*PROBLEM DETAILS*
Keep every line in which "politeness" occurs and drop the rest of the data.

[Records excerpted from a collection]

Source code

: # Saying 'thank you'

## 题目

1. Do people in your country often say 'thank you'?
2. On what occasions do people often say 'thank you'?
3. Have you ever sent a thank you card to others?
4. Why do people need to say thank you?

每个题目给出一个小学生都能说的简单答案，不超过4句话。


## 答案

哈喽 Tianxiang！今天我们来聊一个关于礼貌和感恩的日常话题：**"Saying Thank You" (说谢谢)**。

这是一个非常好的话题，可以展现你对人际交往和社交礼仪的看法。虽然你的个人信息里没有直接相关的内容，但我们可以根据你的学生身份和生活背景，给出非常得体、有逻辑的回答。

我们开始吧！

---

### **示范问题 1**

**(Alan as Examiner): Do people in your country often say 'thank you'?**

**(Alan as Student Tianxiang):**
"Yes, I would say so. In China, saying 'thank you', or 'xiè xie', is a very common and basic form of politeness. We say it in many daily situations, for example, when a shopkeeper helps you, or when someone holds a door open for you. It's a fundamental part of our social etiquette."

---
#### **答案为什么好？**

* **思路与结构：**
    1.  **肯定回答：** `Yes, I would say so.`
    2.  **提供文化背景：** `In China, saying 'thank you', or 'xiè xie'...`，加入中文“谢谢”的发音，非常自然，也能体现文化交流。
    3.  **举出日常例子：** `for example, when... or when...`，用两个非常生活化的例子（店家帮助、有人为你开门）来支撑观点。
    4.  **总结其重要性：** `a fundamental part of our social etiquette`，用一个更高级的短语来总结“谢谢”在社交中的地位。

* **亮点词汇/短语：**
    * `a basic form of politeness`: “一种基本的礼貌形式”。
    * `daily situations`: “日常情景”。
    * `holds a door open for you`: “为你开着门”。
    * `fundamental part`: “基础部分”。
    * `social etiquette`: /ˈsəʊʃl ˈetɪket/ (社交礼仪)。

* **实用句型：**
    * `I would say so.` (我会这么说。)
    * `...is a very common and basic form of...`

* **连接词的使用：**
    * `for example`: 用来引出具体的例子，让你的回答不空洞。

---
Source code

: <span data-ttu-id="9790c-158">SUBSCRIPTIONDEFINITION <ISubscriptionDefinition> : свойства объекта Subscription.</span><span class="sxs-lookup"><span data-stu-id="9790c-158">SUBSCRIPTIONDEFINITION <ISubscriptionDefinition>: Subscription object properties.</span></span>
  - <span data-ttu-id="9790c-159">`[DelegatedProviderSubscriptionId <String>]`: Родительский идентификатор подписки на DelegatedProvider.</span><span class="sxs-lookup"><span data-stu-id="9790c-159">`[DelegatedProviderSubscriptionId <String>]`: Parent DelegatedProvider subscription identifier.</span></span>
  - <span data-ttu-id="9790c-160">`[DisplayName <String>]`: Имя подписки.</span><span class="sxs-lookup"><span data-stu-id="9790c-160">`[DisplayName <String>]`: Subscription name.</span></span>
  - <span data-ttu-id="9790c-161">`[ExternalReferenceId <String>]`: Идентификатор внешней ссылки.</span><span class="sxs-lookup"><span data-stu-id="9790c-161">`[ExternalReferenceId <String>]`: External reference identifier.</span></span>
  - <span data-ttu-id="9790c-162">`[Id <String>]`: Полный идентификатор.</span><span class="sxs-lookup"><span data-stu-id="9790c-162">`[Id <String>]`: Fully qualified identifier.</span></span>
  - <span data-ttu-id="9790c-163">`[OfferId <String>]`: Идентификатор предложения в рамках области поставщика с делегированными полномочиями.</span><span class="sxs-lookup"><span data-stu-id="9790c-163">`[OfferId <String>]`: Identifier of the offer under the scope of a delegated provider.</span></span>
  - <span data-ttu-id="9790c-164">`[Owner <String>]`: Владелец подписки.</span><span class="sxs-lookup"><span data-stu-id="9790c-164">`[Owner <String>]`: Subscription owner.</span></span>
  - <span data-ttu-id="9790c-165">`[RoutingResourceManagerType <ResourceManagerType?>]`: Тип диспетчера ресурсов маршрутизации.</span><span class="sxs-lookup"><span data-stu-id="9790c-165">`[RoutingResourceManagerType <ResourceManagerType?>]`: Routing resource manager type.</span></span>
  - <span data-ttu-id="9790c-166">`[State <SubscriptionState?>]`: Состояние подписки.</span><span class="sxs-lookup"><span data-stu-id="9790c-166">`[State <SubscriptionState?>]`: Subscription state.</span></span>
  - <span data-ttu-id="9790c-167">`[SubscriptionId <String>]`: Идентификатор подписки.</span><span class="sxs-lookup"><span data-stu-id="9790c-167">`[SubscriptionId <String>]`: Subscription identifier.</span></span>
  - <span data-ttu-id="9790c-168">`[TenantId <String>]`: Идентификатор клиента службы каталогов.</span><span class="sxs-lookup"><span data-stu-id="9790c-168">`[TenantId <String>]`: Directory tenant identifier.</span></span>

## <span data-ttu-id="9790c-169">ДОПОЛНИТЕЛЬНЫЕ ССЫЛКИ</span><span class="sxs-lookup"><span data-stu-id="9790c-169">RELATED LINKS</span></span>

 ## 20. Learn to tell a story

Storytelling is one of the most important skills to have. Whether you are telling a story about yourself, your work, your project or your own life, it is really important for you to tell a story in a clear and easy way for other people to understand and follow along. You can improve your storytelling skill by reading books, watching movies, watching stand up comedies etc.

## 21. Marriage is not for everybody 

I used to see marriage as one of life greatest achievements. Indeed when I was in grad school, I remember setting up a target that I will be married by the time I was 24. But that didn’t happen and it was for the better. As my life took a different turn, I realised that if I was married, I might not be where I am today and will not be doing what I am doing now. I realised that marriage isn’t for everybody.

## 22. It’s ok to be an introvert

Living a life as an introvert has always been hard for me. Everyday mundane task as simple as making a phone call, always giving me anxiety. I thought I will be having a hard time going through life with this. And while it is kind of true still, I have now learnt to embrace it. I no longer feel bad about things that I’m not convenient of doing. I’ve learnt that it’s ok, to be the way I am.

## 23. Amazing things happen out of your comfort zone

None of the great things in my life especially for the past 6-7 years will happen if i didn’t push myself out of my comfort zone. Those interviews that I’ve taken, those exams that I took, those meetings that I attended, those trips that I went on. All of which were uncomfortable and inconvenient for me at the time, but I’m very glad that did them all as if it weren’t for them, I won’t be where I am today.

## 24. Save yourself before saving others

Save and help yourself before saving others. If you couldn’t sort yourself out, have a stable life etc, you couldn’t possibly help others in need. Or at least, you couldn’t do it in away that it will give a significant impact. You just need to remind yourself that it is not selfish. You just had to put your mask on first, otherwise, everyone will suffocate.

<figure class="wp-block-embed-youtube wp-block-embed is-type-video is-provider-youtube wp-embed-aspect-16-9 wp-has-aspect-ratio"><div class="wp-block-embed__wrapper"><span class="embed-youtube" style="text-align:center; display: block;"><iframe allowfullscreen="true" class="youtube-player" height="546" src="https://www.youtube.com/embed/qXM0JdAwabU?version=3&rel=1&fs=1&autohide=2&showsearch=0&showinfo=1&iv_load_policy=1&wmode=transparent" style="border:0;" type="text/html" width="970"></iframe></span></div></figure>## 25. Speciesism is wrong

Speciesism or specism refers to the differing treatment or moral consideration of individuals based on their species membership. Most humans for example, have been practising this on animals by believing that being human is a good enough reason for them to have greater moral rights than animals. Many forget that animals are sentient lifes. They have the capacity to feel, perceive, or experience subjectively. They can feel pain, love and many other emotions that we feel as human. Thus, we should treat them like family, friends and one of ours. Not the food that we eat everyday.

*TASK RESULT*
"Yes, I would say so. In China, saying 'thank you', or 'xiè xie', is a very common and basic form of politeness. We say it in many daily situations, for example, when a shopkeeper helps you, or when someone holds a door open for you. It's a fundamental part of our social etiquette."
    * `a basic form of politeness`: “一种基本的礼貌形式”。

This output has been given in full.